Depends on your testing environment/language, but usually if something in the Arrange part fails, an exception is thrown and the test fails displaying it instead of starting the Act part. So no, I usually don't use a second Assert part.
Also, in the case that your Arrange part is quite complex and doesn't always throw an exception, you might perhaps consider wrapping it inside some method and writing an own test for it, so you can be sure it won't fail (without throwing an exception).
If you really want to test everything in the example, try more tests... like:
public void testIncludes7() throws Exception {
Range range = new Range(0, 5);
assertFalse(range.includes(7));
}
public void testIncludes5() throws Exception {
Range range = new Range(0, 5);
assertTrue(range.includes(5));
}
public void testIncludes0() throws Exception {
Range range = new Range(0, 5);
assertTrue(range.includes(0));
}
public void testEncompassInc7() throws Exception {
Range range = new Range(0, 5);
range.encompass(7);
assertTrue(range.includes(7));
}
public void testEncompassInc5() throws Exception {
Range range = new Range(0, 5);
range.encompass(7);
assertTrue(range.includes(5));
}
public void testEncompassInc0() throws Exception {
Range range = new Range(0, 5);
range.encompass(7);
assertTrue(range.includes(0));
}
Because otherwise you are missing so many possibilities for error... eg after encompass, the range only inlcudes 7, etc...

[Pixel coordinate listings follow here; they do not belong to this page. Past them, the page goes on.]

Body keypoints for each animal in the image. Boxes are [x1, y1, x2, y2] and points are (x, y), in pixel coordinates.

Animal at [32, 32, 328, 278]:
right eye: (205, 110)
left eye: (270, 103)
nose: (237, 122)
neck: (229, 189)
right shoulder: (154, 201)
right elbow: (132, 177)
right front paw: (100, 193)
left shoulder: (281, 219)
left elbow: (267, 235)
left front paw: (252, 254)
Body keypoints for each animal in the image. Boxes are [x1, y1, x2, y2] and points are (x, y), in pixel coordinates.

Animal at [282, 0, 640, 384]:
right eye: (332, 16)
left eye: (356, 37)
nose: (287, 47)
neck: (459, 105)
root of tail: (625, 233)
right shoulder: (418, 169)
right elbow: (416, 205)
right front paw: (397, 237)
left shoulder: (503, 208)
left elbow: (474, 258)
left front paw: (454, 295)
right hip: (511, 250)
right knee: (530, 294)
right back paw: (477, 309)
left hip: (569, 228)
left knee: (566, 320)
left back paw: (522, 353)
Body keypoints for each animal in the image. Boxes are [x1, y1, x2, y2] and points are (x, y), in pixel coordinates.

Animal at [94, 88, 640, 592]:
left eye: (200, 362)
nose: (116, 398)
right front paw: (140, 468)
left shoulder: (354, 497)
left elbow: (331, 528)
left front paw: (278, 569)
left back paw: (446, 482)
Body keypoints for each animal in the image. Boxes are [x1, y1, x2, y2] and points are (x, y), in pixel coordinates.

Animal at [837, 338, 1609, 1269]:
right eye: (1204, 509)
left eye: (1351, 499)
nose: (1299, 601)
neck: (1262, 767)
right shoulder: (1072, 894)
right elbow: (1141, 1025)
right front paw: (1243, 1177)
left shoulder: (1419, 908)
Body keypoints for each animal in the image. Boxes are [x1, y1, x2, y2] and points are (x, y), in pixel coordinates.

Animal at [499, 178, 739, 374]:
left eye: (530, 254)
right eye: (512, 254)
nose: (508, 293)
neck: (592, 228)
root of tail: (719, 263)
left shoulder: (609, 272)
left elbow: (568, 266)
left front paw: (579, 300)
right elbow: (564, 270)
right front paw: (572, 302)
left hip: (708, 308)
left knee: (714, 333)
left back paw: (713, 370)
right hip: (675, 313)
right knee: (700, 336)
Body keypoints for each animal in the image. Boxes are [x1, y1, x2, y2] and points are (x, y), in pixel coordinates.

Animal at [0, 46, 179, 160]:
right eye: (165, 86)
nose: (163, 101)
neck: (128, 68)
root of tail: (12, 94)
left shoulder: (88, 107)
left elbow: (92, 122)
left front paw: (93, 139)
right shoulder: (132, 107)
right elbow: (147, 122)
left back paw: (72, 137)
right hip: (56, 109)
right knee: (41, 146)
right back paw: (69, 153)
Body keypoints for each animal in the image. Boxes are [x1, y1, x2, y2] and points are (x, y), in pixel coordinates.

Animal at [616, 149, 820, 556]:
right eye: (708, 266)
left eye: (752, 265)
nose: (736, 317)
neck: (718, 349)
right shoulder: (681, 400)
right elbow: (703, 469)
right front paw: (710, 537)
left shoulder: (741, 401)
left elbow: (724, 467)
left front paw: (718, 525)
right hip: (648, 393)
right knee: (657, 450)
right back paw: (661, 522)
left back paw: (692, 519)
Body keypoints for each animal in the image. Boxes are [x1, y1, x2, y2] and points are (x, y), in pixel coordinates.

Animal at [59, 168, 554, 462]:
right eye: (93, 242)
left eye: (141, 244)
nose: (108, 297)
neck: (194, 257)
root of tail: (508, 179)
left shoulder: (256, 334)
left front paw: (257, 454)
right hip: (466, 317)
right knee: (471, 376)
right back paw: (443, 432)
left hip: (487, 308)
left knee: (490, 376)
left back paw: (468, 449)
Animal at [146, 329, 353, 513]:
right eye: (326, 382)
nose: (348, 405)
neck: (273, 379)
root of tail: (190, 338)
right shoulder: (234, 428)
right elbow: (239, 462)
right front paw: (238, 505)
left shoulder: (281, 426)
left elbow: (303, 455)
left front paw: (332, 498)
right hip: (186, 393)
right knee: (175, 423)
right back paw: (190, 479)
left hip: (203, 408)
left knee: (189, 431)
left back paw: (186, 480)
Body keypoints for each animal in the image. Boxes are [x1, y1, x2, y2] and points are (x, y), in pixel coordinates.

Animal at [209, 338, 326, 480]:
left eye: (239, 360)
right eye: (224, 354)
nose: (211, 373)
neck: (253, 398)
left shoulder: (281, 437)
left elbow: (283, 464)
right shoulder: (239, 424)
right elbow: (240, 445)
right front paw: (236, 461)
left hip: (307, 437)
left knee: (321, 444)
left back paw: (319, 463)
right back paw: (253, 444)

There are also tests for length of range (to ensure it didn't also encompass a random value), and another set of tests entirely for trying to encompass 5 in the range... what would we expect - an exception in encompass, or the range to be unaltered?
Anyway, the point is if there are any assumptions in the act that you want to test, put them in their own test, yes?
I use:
1. Setup
2. Act
3. Assert
4. Teardown
Because a clean setup is very important.